Auction house based in New York City

Guernsey's is an auction house founded by Arlan Ettinger and Barbara Mintz and based in New York City.

==History==
Guernsey's was founded by New York City advertising executives Arlan Ettinger and Barbara Mintz in 1975. It specializes in collecting obscure items.

==Notable auctions==
Over the decades, Guernsey's has held a series of auctions involving items closely associated with significant cultural figures and moments. In 2011 the company auctioned Elvis Presley's first guitar and Michael Jackson's moonwalking self-portrait. In 2017, it auctioned Jerry Garcia's guitar called "Wolf" for the second time, having auctioned it to the seller in an earlier auction in 2002.

The company has also auctioned Keith Haring's refrigerator in 2021, and personal artifacts from various influential figures including Madonna, Jean-Michel Basquiat, Patti Astor, and Bob Dylan in 2024. The 2024 auction also featured original fixtures from the Chelsea Hotel, including its iconic neon sign.

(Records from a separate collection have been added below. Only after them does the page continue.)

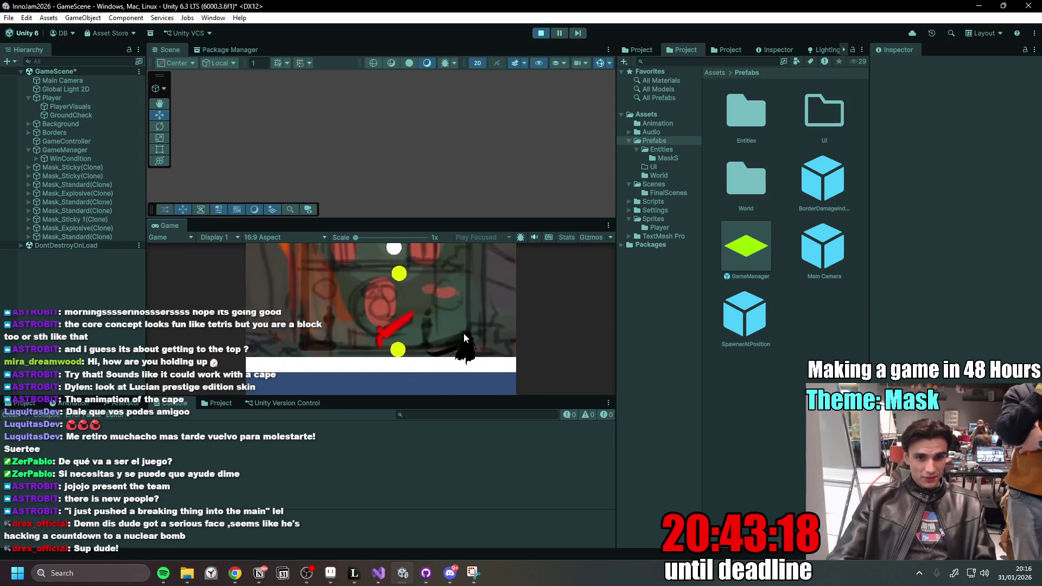
key(d)
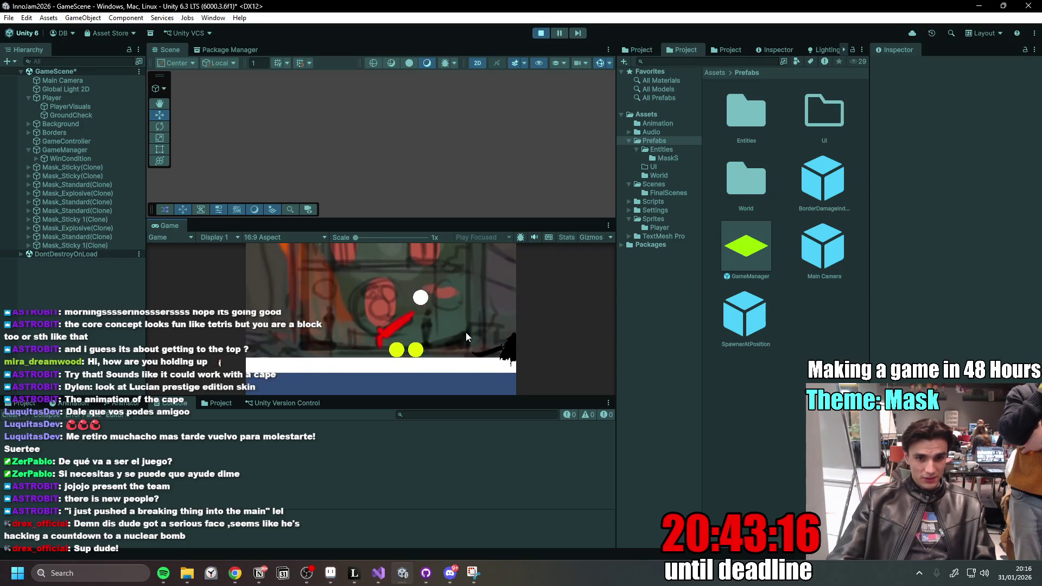
key(a)
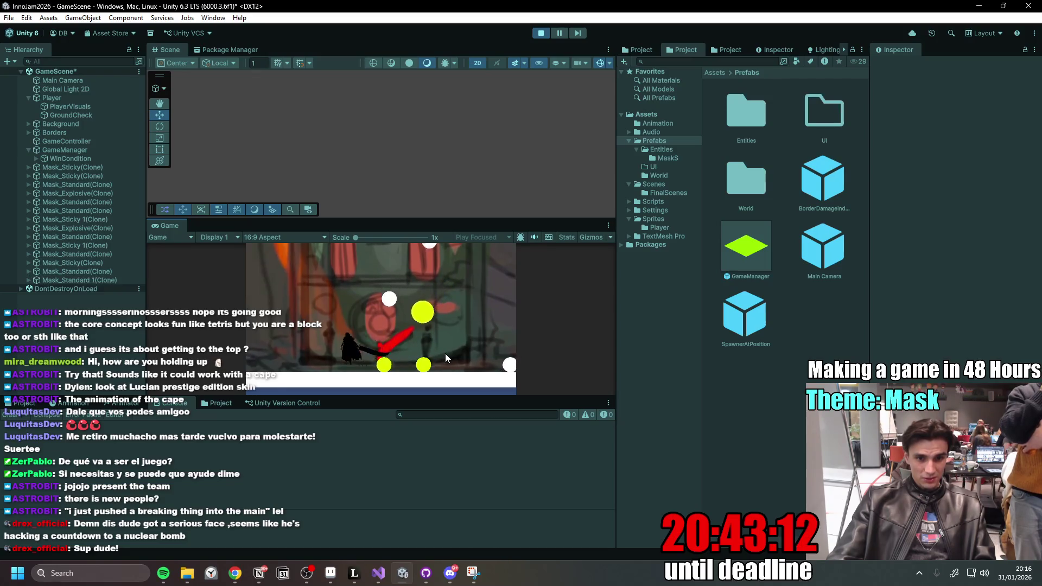
key(a)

In 2024, Guernsey's scheduled an auction of approximately 70 personal effects of Nelson Mandela, including his identity document, hearing aids, and trademark Madiba shirts. The auction was co-organized with Mandela’s daughter, Makaziwe Mandela, who stated that proceeds would fund a memorial garden in Qunu. However, the sale became the subject of a high-profile legal and ethical dispute, as South African heritage authorities and segments of the public objected to the export and sale of items they considered national patrimony. Although a South African court ruled in favor of allowing the sale, ongoing appeals and public controversy led Guernsey’s to suspend the auction.